Enjoying nature with a clear conscience
Reconciling the needs of travellers, nature conservation and business: Germany promotes sustainable tourism worldwide. Three examples.
KAZA: nature conservation in Africa
KAZA TFCA stands for natural beauty. The acronym is short for Kavango Zambezi Transfrontier Conservation Area. One of the world’s largest nature reserves is being created here in Southern Africa with a total of 36 conservation areas and national parks in Angola, Botswana, Namibia, Zambia and Zimbabwe. The main goals of the KAZA project are the sustainable development of tourism and the economy in these countries as well as the preservation of biodiversity. Commissioned by the Federal Ministry for Economic Cooperation and Development (BMZ), the KfW Development Bank is supporting the development of KAZA with 35.5 million euros, which makes it the project’s largest funder. This is having an impressive impact: for example, operators of lodges in the region are paying special attention to the protection of the animal world, which in turn fascinates tourists.

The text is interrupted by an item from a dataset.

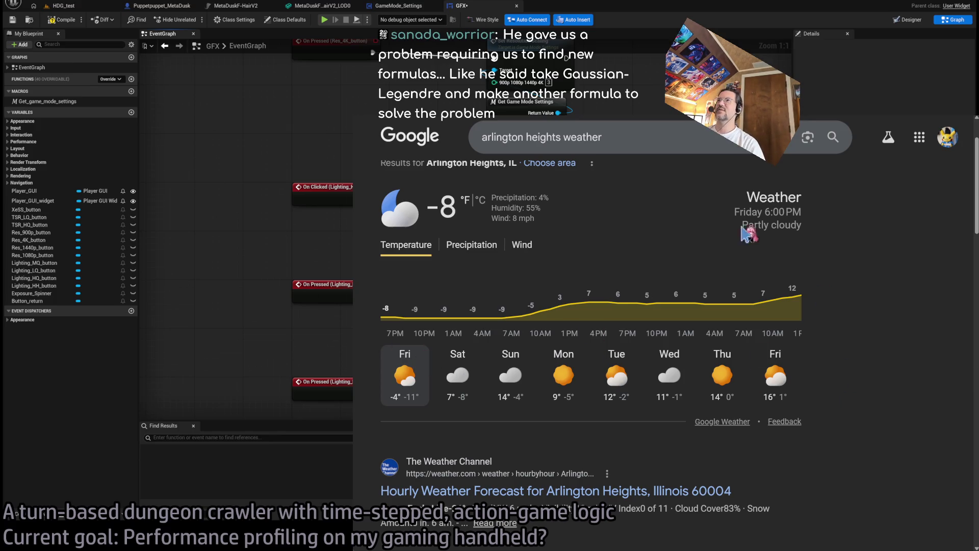
pyautogui.press('ctrl+Tab')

Sustainable tourism on the Danube
No other river in the world links as many countries as the Danube: ten in all. It rises in the Black Forest in Germany and flows into the Black Sea in the border region between Romania and Ukraine. Although the Black Forest and the metropolises of Vienna and Budapest have long attracted travellers from all over the world, the middle and lower Danube regions have benefited relatively little from international tourism. The Danube Competence Center (DCC) based in Belgrade aims to change that. It is promoting sustainable tourism jointly with the GIZ, Germany’s agency for international cooperation, as its central partner. One key area involves strengthening the rail network and cycle and shipping routes as environmentally friendly alternatives to the car.
Tourism with added value in Morocco
Morocco has a wealth of unspoilt natural settings and unique landscapes. The GIZ is strengthening tourism development in the mountain region of Beni Mellal-Khenifra and in Souss-Massa on the Atlantic coast. The focus of attention here is not only on environmental protection, but also on employment opportunities and sources of income for the rural population. The project especially aims to offer prospects for women and young people. There are plans to train at least 5,000 people and advance tourism in these regions with 20 new accommodation facilities and the marketing of local products.